In Dittman, the Pennsylvania appellate court specifically noted that there were no allegations of prior warning that might have shifted the level of UPMC’s duty of care. Dittman, slip op. at 8-9. Had UPMC received prior warning of vulnerabilities in its network that later were exploited, or if evidence suggested that UPMC had disregarded cyber risks and had ignored the issue, the Dittman court could have very well found an exception to the economic loss doctrine to permit the lawsuits to proceed. In fact, Justice Stabile in his concurring opinion made this sentiment clear, stating “[h]ad UPMC been on notice of factual or potential security breaches of its systems, or reasonably should have anticipated that the negligent handling of confidential information would have left it vulnerable to criminal activity, a different conclusion may have been reached under the factors of the Althaus test.” (Stabile, J., concurring, slip op. at 2.)
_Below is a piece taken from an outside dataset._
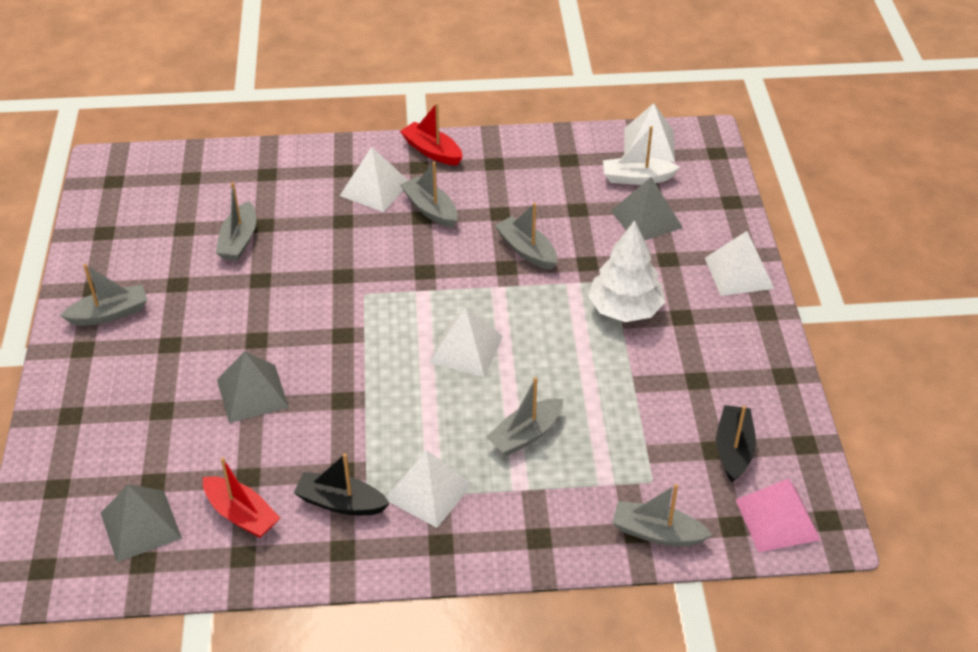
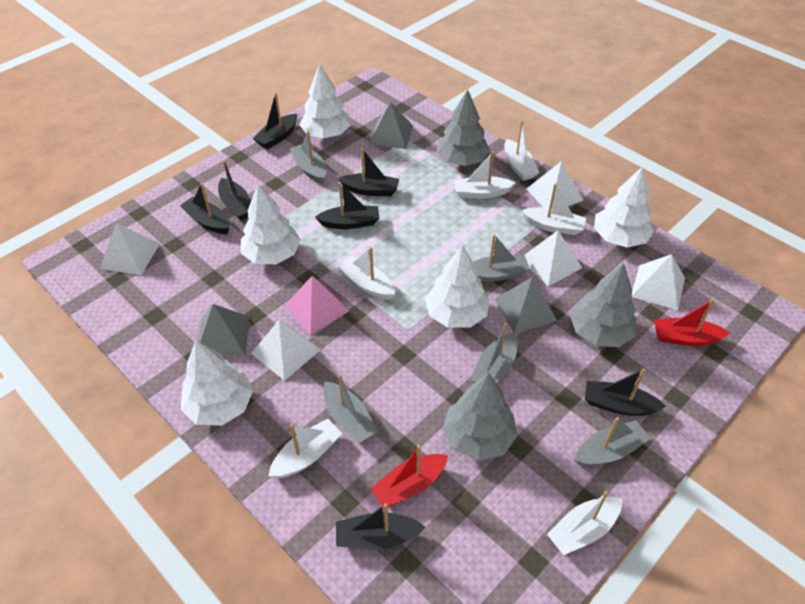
black boat: [294,453,390,515] [716,405,756,483] = 2 -> [180,183,230,234] [218,160,251,221] [253,93,297,149] [315,182,379,229] [336,503,425,549] [338,148,399,196] [585,368,666,416] = 7
grey boat: [60,264,147,326] [216,182,256,261] [400,162,458,228] [486,377,564,456] [495,203,557,270] [612,484,712,546] = 6 -> [290,131,326,184] [323,374,378,443] [471,323,518,383] [473,234,530,282] [574,417,650,466] = 5
grey tree: none = 0 -> [437,89,490,166] [443,373,517,461] [570,263,637,347] = 3
white boat: [603,126,680,185] = 1 -> [268,419,342,478] [338,247,395,300] [454,151,515,199] [504,121,540,181] [521,183,586,235] [547,491,622,555] = 6
white tree: [588,220,665,322] = 1 -> [181,340,253,426] [241,184,301,264] [299,63,351,138] [425,244,490,328] [594,166,654,248] = 5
With this one observation by the appellate court, Pennsylvania companies can expect future lawsuits to plead accordingly. In addition, some of the alleged lax cybersecurity protocols against UPMC are steps required by NIST’s voluntary Cybersecurity Framework. The expectation of companies to follow this framework as evidence of a reasonable standard of care is increasing. Thus, the full effect of the Dittman decision may be more limited than first thought. The best way to mitigate loss from a cybersecurity event is to prepare for one. Such precautions also may be the best defense for an employer seeking refuge under Dittman in claims brought by its employees.